======== EXCERPTED TEXT ========

Over the past six months, markets have marched higher almost uninterrupted since the lows back in March, just as the economy was thrown into the deepest recession since the Great Depression. Many investors find this disconnect between the equity market and the economy perplexing and are constantly asking us: is it justified?
The media often interchange the economy and the stock market: when the economy is booming we would expect stocks to behave similarly. This seems logical given U.S companies are based, operate and sell in the U.S. and economic growth impacts company revenue and profits. Likewise, when the economy is in a recession or recovering (as it is now) we would expect stock market movements to mirror (or at the very least be highly correlated) to that changing economic conditions. However, simply taking these assumptions at face value reflects substitution bias.
Substitution bias is the very natural and normal tendency to take mental shortcuts in trying to arrive at a complicated answer, which sometimes leaves us without a complete understanding of the problem itself. Luckily, by leveraging data, checking across sources and, most importantly, being open to a more complex discussion can help in getting around this bias.
While it is always hard to fully attribute where market gains and losses emanate from, we can point out that the economy and the stock market are not in fact 1 to 1 in the U.S. As shown, the composition of the equity market is heavily weighted to technology at 39%, which has done extremely well during this time, yet only 2% of total payroll jobs (Chart 1). Going deeper into the service sector, the industries most impacted by COVID-19 (including retail, hotels and tourism, transportation, entertainment, and restaurants) represent 20% of all payroll jobs and 19% of GDP, yet these same industries only represent about 7% of S&P 500 earnings.
In summary, while the stock market and the economy are linked, they have drastically different compositions, which can lead to the economy and markets appearing to be on different wavelengths. By yielding to substitution bias, investors may think the market rally is not justified, but a deep look under the surface suggests that in fact, it is.

======== PROVIDED MATERIAL ========

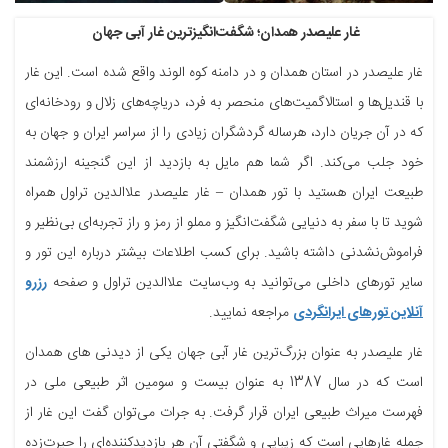
غار علیصدر همدان؛ شگفت‌انگیزترین غار آبی جهان
غار علیصدر در استان همدان و در دامنه کوه الوند واقع شده است. این غار
با قندیل‌ها و استالاگمیت‌های منحصر به فرد، دریاچه‌های زلال و رودخانه‌ای
که در آن جریان دارد، هرساله گردشگران زیادی را از سراسر ایران و جهان به
خود جلب می‌کند. اگر شما هم مایل به بازدید از این گنجینه ارزشمند
طبیعت ایران هستید با تور همدان – غار علیصدر علاالدین تراول همراه
شوید تا با سفر به دنیایی شگفت‌انگیز و مملو از رمز و راز تجربه‌ای بی‌نظیر و
فراموش‌نشدنی داشته باشید. برای کسب اطلاعات بیشتر درباره این تور و
سایر تورهای داخلی می‌توانید به وب‌سایت علاالدین تراول و صفحه
رزرو
آنلاین تورهای ایرانگردی
مراجعه نمایید.
غار علیصدر به عنوان بزرگ‌ترین غار آبی جهان یکی از دیدنی ‌های همدان
است که در سال 1387 به عنوان بیست و سومین اثر طبیعی ملی در
فهرست میراث طبیعی ایران قرار گرفت. به جرات می‌توان گفت این غار از
جمله غارهایی است که زیبایی و شگفتی آن هر بازدیدکننده‌ای را حیرت‌زده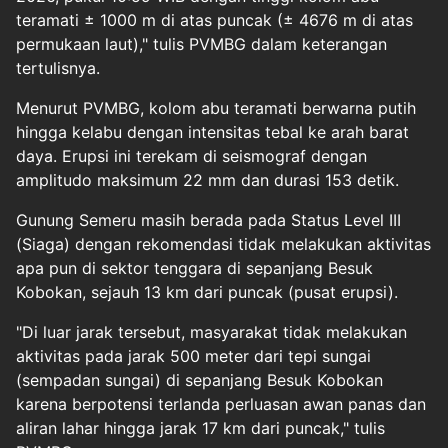
teramati ± 1000 m di atas puncak (± 4676 m di atas
permukaan laut)," tulis PVMBG dalam keterangan
tertulisnya.
Menurut PVMBG, kolom abu teramati berwarna putih
hingga kelabu dengan intensitas tebal ke arah barat
daya. Erupsi ini terekam di seismograf dengan
amplitudo maksimum 22 mm dan durasi 153 detik.
Gunung Semeru masih berada pada Status Level III
(Siaga) dengan rekomendasi tidak melakukan aktivitas
apa pun di sektor tenggara di sepanjang Besuk
Kobokan, sejauh 13 km dari puncak (pusat erupsi).
"Di luar jarak tersebut, masyarakat tidak melakukan
aktivitas pada jarak 500 meter dari tepi sungai
(sempadan sungai) di sepanjang Besuk Kobokan
karena berpotensi terlanda perluasan awan panas dan
aliran lahar hingga jarak 17 km dari puncak," tulis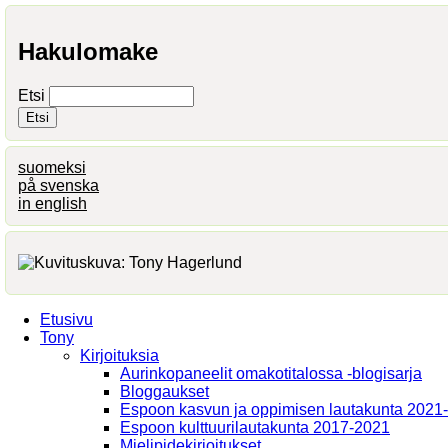
Hakulomake
Etsi
suomeksi
på svenska
in english
Etusivu
Tony
Kirjoituksia
Aurinkopaneelit omakotitalossa -blogisarja
Bloggaukset
Espoon kasvun ja oppimisen lautakunta 2021
Espoon kulttuurilautakunta 2017-2021
Mielipidekirjoitukset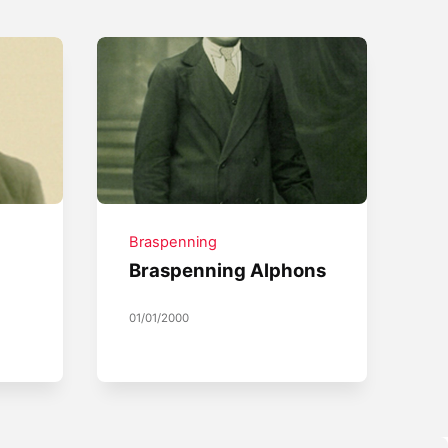
Braspenning
Braspenning Alphons
01/01/2000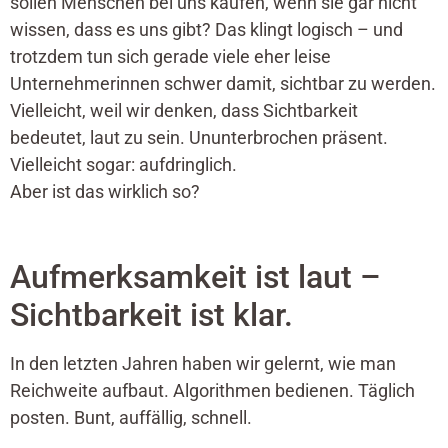
sollen Menschen bei uns kaufen, wenn sie gar nicht
wissen, dass es uns gibt? Das klingt logisch – und
trotzdem tun sich gerade viele eher leise
Unternehmerinnen schwer damit, sichtbar zu werden.
Vielleicht, weil wir denken, dass Sichtbarkeit
bedeutet, laut zu sein. Ununterbrochen präsent.
Vielleicht sogar: aufdringlich.
Aber ist das wirklich so?
Aufmerksamkeit ist laut –
Sichtbarkeit ist klar.
In den letzten Jahren haben wir gelernt, wie man
Reichweite aufbaut. Algorithmen bedienen. Täglich
posten. Bunt, auffällig, schnell.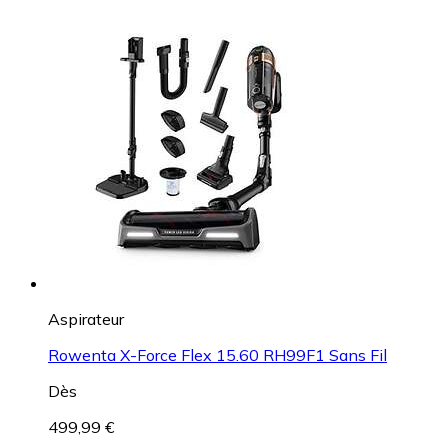
Aspirateur
Rowenta X-Force Flex 15.60 RH99F1 Sans Fil
Dès
499,99 €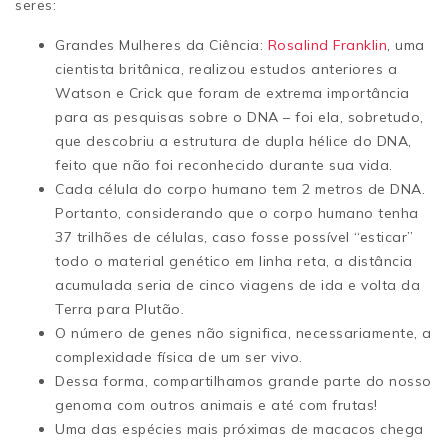
seres:
Grandes Mulheres da Ciência:
Rosalind Franklin
, uma
cientista britânica, realizou estudos anteriores a
Watson e Crick que foram de extrema importância
para as pesquisas sobre o DNA – foi ela, sobretudo,
que descobriu a estrutura de dupla hélice do DNA,
feito que não foi reconhecido durante sua vida.
Cada célula do corpo humano tem 2 metros de DNA.
Portanto, c
onsiderando que o corpo humano tenha
37 trilhões de células, caso fosse possível “esticar”
todo o material genético em linha reta, a distância
acumulada seria de cinco viagens de ida e volta da
Terra para Plutão.
O número de genes não significa, necessariamente, a
complexidade física de um ser vivo.
Dessa forma, compartilhamos grande parte do nosso
genoma com outros animais e até com frutas!
Uma das espécies mais próximas de macacos chega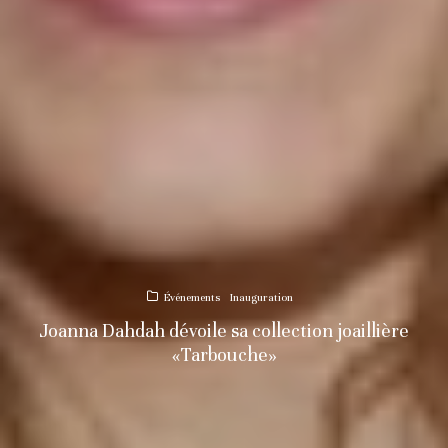
Événements
Inauguration
Joanna Dahdah dévoile sa collection joaillière
«Tarbouche»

========

# EXERCISE SET:
1 - Reproduce a passage from the market commentary, beginning at the words "Substitution bias is" and stopping after "around this bias.".
2 - According to the market commentary, what share of S&P 500 earnings do the industries most impacted by COVID-19 represent?
The records shown above are separate from the market commentary.

# SOLUTIONS FOR EACH TASK:
1 -
Substitution bias is the very natural and normal tendency to take mental shortcuts in trying to arrive at a complicated answer, which sometimes leaves us without a complete understanding of the problem itself. Luckily, by leveraging data, checking across sources and, most importantly, being open to a more complex discussion can help in getting around this bias.

2 - About 7%.